Infobrief 2012 – 01.2

Wieder einmal: Mehr- und Minderleistung, Leistungsausfall

Vergütungsansprüche nach § 2 Nr. 3 VOB/B bzw. § 8 Nr. 1 VOB/B sind Kosten, die im Rahmen der Wirtschaftlichkeit einer Baumaßnahme den Ausgleich zwischen Kostenüber- bzw. -unterdeckung für beide Vertragsparteien sicherstellt und somit keine zusätzlichen oder gar ungerechtfertigten Forderungen.

aus Info Brief 2010-02:

Immer öfter tritt der Fall auf, dass die vertraglich vereinbarte Auftragssumme nicht erreicht wird. Hier kann, bei VOB Verträgen, eine Ausgleichsberechnung nach VOB/B angewandt werden. Von den Auftragnehmern wird diese Möglichkeit, zum eigenen finanziellen Nachteil, viel zu selten angewandt. Dies verwundert umso mehr, da die meisten Bauunternehmen eine Rendite von unter 2 % erwirtschaften.

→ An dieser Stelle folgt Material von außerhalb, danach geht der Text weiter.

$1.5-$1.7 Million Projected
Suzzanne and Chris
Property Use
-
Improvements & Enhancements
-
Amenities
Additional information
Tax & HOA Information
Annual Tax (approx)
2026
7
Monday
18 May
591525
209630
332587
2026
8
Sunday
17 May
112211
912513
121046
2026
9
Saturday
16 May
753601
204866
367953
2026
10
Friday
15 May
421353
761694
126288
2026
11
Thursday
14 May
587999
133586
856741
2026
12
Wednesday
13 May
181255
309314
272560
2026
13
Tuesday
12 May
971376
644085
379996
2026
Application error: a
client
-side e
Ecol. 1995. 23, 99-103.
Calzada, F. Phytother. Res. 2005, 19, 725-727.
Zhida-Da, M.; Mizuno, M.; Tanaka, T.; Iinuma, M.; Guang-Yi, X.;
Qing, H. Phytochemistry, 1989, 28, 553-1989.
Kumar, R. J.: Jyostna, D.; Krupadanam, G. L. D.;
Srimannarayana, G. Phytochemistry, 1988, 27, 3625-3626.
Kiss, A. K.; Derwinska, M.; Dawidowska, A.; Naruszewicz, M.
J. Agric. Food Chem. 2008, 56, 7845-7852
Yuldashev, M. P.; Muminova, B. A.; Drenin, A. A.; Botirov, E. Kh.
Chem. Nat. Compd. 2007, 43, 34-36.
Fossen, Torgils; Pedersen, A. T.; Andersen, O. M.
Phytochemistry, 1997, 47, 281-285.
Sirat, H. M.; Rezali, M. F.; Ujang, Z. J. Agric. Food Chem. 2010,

Grundsätzlich wird die Vergütung des Auftragnehmers im § 2 VOB/B geregelt. Im Absatz Nr. 3 wird eine Besonderheit der Vergütung behandelt. Es handelt sich hierbei um die Vergütungsregelung bei Mengenabweichungen vom Vertrag. Der Fall einer Mengenabweichung ist nicht unüblich, da in der Planung die Massenermittlung anderen Gesetzmäßigkeiten unterliegt, als im Schlussaufmaß. Für beide Vertragsparteien soll der § 2 Abs. 3 VOB/B den Ausgleich für Mengenabweichungen hinsichtlich der Wirtschaftlichkeit einer Baumaßnahme sicherstellen. Dies gilt für beide Vertragsparteien.